Alert your users today: Tell them to, if they suspect something, avoid opening a support ticket or emailing your IT professionals about the concern.

More often than ever before, bad actors infiltrate organizations in a slow, methodical way. They can remain undetected for weeks, months, even years. The FBI uses the term dwell time to designate the period from when attackers infiltrate systems until you discover them. The FBI warns businesses that attackers can cause significant damage during dwell time. Bad actors quickly establish backdoors to ensure access, even if you block their first point of entry. They deploy keyloggers on systems to record keystrokes. If your cyber assets are compromised, the bad actors can potentially monitor your messages to find out when you discover their presence in your network, computers, applications, cloud resources, websites, or anywhere else.

Once attackers know you’ve discovered their infiltration, that triggers them to move forward with their next phase, often contacting you to demand a ransom. Sometimes they threaten severe consequences if you attempt to recover your system in any other way than paying them.

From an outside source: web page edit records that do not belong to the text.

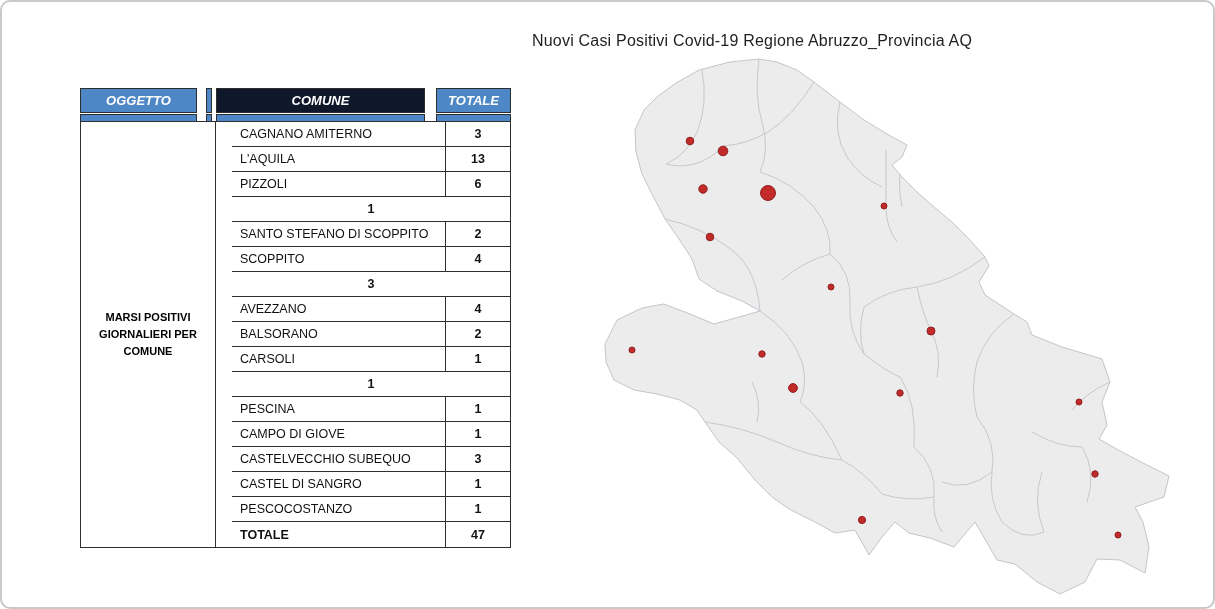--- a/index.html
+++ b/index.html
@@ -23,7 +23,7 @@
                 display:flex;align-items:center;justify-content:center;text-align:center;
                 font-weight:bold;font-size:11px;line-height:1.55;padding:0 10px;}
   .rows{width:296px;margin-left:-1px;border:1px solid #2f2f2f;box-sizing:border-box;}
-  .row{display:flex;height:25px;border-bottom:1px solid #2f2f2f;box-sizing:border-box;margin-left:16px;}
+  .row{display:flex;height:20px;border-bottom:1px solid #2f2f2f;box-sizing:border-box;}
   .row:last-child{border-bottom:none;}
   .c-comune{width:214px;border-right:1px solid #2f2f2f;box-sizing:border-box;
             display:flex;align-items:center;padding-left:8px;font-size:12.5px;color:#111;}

Since they are in your systems, you must take the threats seriously.

Establish a protocol for workers to communicate suspicions in some method other than email.

Even your IT department must avoid emailing each other questions such as, “I received an alert that someone is resetting an administrator password. That’s odd. Is that you?” Instead, they must communicate by mobile phone or radio.

If you suspect a breach and contact us, consider phoning. If you must email, use a personal account outside of your company account, and use a phone or some device other than a company computer’s keyboard to send the message.

I’m not talking about when users receive a phishing message. I’m talking about if they receive a phishing message that includes customer account information, if an important file is missing or won’t open, or if they receive an unexpected login request on a website or to open a file. IT needs to investigate these early-warning signs.

Please forward this to other executives who you care about to establish a mobile hotline number for users to reach the IT team to report suspicious activity. Help avoid triggering attackers’ responses before your IT team has time to react and, hopefully, mitigate a potential cybersecurity disaster.